La
oración es ese camino de dialogo con Dios, esa «cadena de oro fino» que une
verdaderamente a Dios con los hombres. No por nada nos dice el Señor «cuando
dos o más estén reunidos en mi nombre, allí estoy yo en medio ellos».
Son
innumerables la cantidad de sectas y movimientos que hoy profundizan en
técnicas meditacionales, caminos de relajación –o de encuentro como los llaman
también- desde las más arcaicas hasta exóticas en su fondo y forma. El
florecimiento de estos “novedosos caminos actuales” nos habla de la profunda
necesidad del hombre de encontrarse con Dios, nos hablan de su profunda hambre
de más; de su nostalgia de infinito. Todo esto si lo contrastamos con la
cultura de lo superficial que hoy se encuentra en todos lados; nos habla. El
hombre tiene necesidad de Dios, le es natural esa tensión a Él y lo reconoce y
lo busca.
«El
dialogo con Dios se enraíza en la naturaleza misma del ser humano, en su anhelo
de encuentro pleno» por esto se puede afirmar –como nos dice Luis Fernando
Figari- que «la oración responde a la
intranquilidad que hay en el corazón del hombre […] le es esencial». Es el
mismo Señor el que nos invita constantemente a velar y orar. «Orad siempre sin
desfallecer».
Nuestra
oración es esa respuesta a la respuesta que Dios nos ha dado queriéndose
acercar a nosotros. Es la respuesta a nuestra identidad, el contacto con
nuestro interior nos lleva siempre al contacto directo con Dios pues al
participar de su ser nos ha dado la capacidad de compartir con Él toda nuestra
vida.
Cuando
hablamos de oración para la vida y el apostolado hablamos de que esa oración
ganada a fuerza de momentos de encuentro con Dios debe iluminar toda nuestra
vida, todas nuestras acciones. Todo en
nosotros debe reflejar aquella respuesta de la que hablamos, ante esto María es
un clarísimo ejemplo, su respuesta fiel en el “fiat” fue un momento de oración
que ilumino toda su realidad y todas sus acciones cotidianas, no por nada
muchos maestros espirituales la llaman “maestra de oración”. Así como María si
nosotros pudiéramos hacer que toda nuestra vida sea respuesta al Plan de Dios,
haríamos que cada cosa del día fuera en sí misma oración. Una oración continua.

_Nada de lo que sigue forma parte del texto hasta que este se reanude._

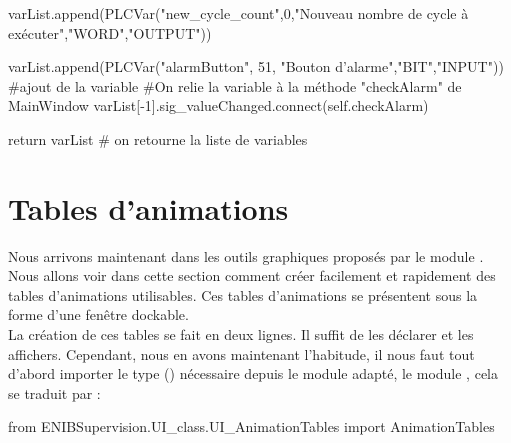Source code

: {\begin{Python}
	varList.append(PLCVar("new_cycle_count",0,"Nouveau nombre de cycle à exécuter","WORD","OUTPUT"))

	varList.append(PLCVar("alarmButton", 51, "Bouton d'alarme","BIT","INPUT")) #ajout de la variable
	#On relie la variable à la méthode "checkAlarm" de MainWindow
	varList[-1].sig_valueChanged.connect(self.checkAlarm)

	return varList  # on retourne la liste de variables
\end{Python}


\section{Tables d'animations}

Nous arrivons maintenant dans les outils graphiques proposés par le module .\newline
Nous allons voir dans cette section comment créer facilement et rapidement des tables d'animations utilisables.\newline
Ces tables d'animations se présentent sous la forme d'une fenêtre dockable.\\

La création de ces tables se fait en deux lignes. Il suffit de les déclarer et les affichers.\newline
Cependant, nous en avons maintenant l'habitude, il nous faut tout d'abord importer le type () nécessaire depuis le module adapté, le module , cela se traduit par :
\begin{Python}
from ENIBSupervision.UI_class.UI_AnimationTables import AnimationTables
\end{Python}


}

Es donde entramos en que la vida y el apostolado son hechos oración.
Juan
Pablo II dirá que «Jesús de Nazaret oraba todo el tiempo sin desfallecer; la
oración era la vida de su alma y toda su vida era oración». En el modelo de Jesús encontramos «un
perfecto ejemplo de cómo se deben unir estas dos realidades; la constante
comunión con el Padre y la vida intensamente activa».
Sin
esta unidad se corre el profundo riesgo de la desorientación, de las
lamentaciones. San Juan Berchmans dice que «toda apostasía en la religión tiene
su origen en la falta de oración» y con razón lo dice pues el que deja de rezar
pierde el horizonte, descarrea del camino, poco a poco, cada vez más. Caer en activismos no es nunca la respuesta,
ser apóstoles supone que seamos además de hombres de acción, hombres de
oración.
Aspirar
a que toda nuestra vida y nuestro apostolado sean oración supone la
concatenación, la unión, de esos momentos fuertes de oración en donde
dialogamos como amigos con Dios y la consagración cotidiana de todas nuestras
actividades, gestos, palabras y pensamientos a Dios que es donde nos
encontramos con Él como ese Dios cercano que busca acercarse a nosotros. Así «Todo acto es oración si es don de sí
para llegar a ser» nos dice Saint-Exupèry. Esto por supuesto constituye todo un
programa de vida. Un vivir cada vez más comprometidamente una “espiritualidad
de lo cotidiano” que a medida que la practicamos nos va asemejando al Señor,
nos va conformando a Él “modelo del hombre nuevo” haciendo que toda nuestra
existencia se despliegue «en una vida santa y en un apostolado fecundo».